Huffington Post • November 2, 2012
Gas Lines in Jersey and the Quirks of Democracy Comments Off
For the first time since Hurricane Katrina temporarily crimped oil supplies, gas lines have appeared in a significant part of the United States. This time, they’re in New Jersey and, once again, they result from a hurricane.
There are many widely cited reasons for the gas lines: damage to infrastructure has slowed oil shipments, lack of electricity renders pumps in some places inoperable and the frequent news reports about gas shortages probably leads more people to try to seek out fuel for themselves. More than a few commentators have pointed out, correctly, anti-”price gouging” rules (zealously enforced by Gov. Chris Christie’s administration) attempt to overturn the laws of supply and demand by stopping filling station owners from raising their prices when demand skyrockets.
All of this is true. But it also leaves out one important fact: New Jersey is one of only two states where people can’t pump their own gas. And this regulation, as much as anything else, is causing delays at the state’s gas stations. It takes a lot longer to have an attendant come out, take a credit card, pump gas and deliver a receipt than it does for drivers to pump gas themselves. And full-service’s persistence, against all common sense, is a fascinating example of how public policies end up lasting far beyond their economically useful lives even without any big interests behind them.
Full-service gas stations with attendants who pumped gas, checked oil, inflated tires and so forth were the norm from the dawn of the automobile age until roughly the 1970s. For early cars that couldn’t be left in the rain, required a multi-step process to start and had mechanically simpler but far-less-reliable innards, some sort of mini-tune-up at each fill-up may well have been necessary. (Much higher smoking rates and simple gas pump designs may have created a bigger fire hazard too.) By the 1970s, however, rising oil prices, safer gas pumps, and the construction of cars that were more complex made it easy for people to pump their own gas. And, by the 1980s, all states but New Jersey and Oregon allowed it.
The publicly-stated reasons for the holdouts really don’t make sense. Oregon cites 17 different safety-related reasons for doing it, but given the distinct lack of exploding gas stations in the 48 self-service states, this obviously doesn’t wash. While requiring gas station attendants obviously does create some jobs, they’re hardly desirable ones by any account and their existence almost certainly creates some amount of economic deadweight loss. There’s no union of gas station attendants of any size (most gas stations are small, family-owned businesses where a union wouldn’t do any good anyway). In both New Jersey and Oregon, gas station owners themselves have generally supported efforts to allow people to pump their own gas. Ultimately, people in Oregon and New Jersey just like full service gas: a referendum in Oregon to allow self-serve went down in defeat in the 1980s and New Jersey (which has no referendums) has never seen a self-serve bill land on the governor’s desk.

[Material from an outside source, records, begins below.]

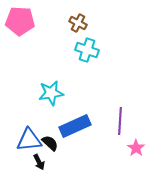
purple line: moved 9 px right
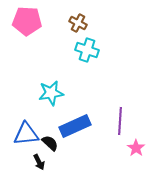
pink pentagon: moved 7 px right
blue triangle: moved 3 px left, 6 px up
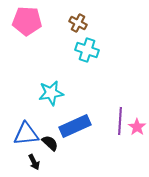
pink star: moved 1 px right, 21 px up
black arrow: moved 5 px left
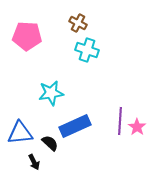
pink pentagon: moved 15 px down
blue triangle: moved 6 px left, 1 px up
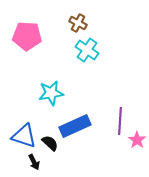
cyan cross: rotated 15 degrees clockwise
pink star: moved 13 px down
blue triangle: moved 4 px right, 3 px down; rotated 24 degrees clockwise
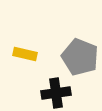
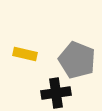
gray pentagon: moved 3 px left, 3 px down
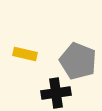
gray pentagon: moved 1 px right, 1 px down
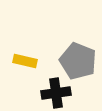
yellow rectangle: moved 7 px down
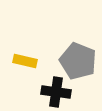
black cross: moved 1 px up; rotated 16 degrees clockwise
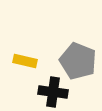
black cross: moved 3 px left
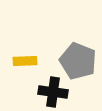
yellow rectangle: rotated 15 degrees counterclockwise
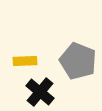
black cross: moved 13 px left; rotated 32 degrees clockwise
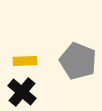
black cross: moved 18 px left
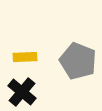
yellow rectangle: moved 4 px up
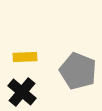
gray pentagon: moved 10 px down
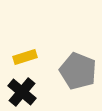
yellow rectangle: rotated 15 degrees counterclockwise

In New Jersey, furthermore, residents appear to have it pretty good. Although full-service makes their gas more expensive than it otherwise ought to be, they pay some of the lowest gas taxes in the entire country and see much higher prices for gas than those in adjoining self-service states that charge much higher taxes. (New Jersey also collects a lot of toll road revenue to pay for things that gas taxes would otherwise cover and has many in-state refineries that reduce fuel transportation costs.) Thus, even though their prices would be lower still if self-serve were allowed, the difference isn’t obvious to residents.
Particularly as a solution to its current problems, New Jersey would do very well to allow self-service. Its residents obviously can pump their own gas like the rest of us. But it’s almost certainly not going to happen. And, as impractical and anti-free-market as it is as it is, I suppose one has to give at least two cheers for the quirks of democratic governance that keep New Jersey’s full-service gas regime in place.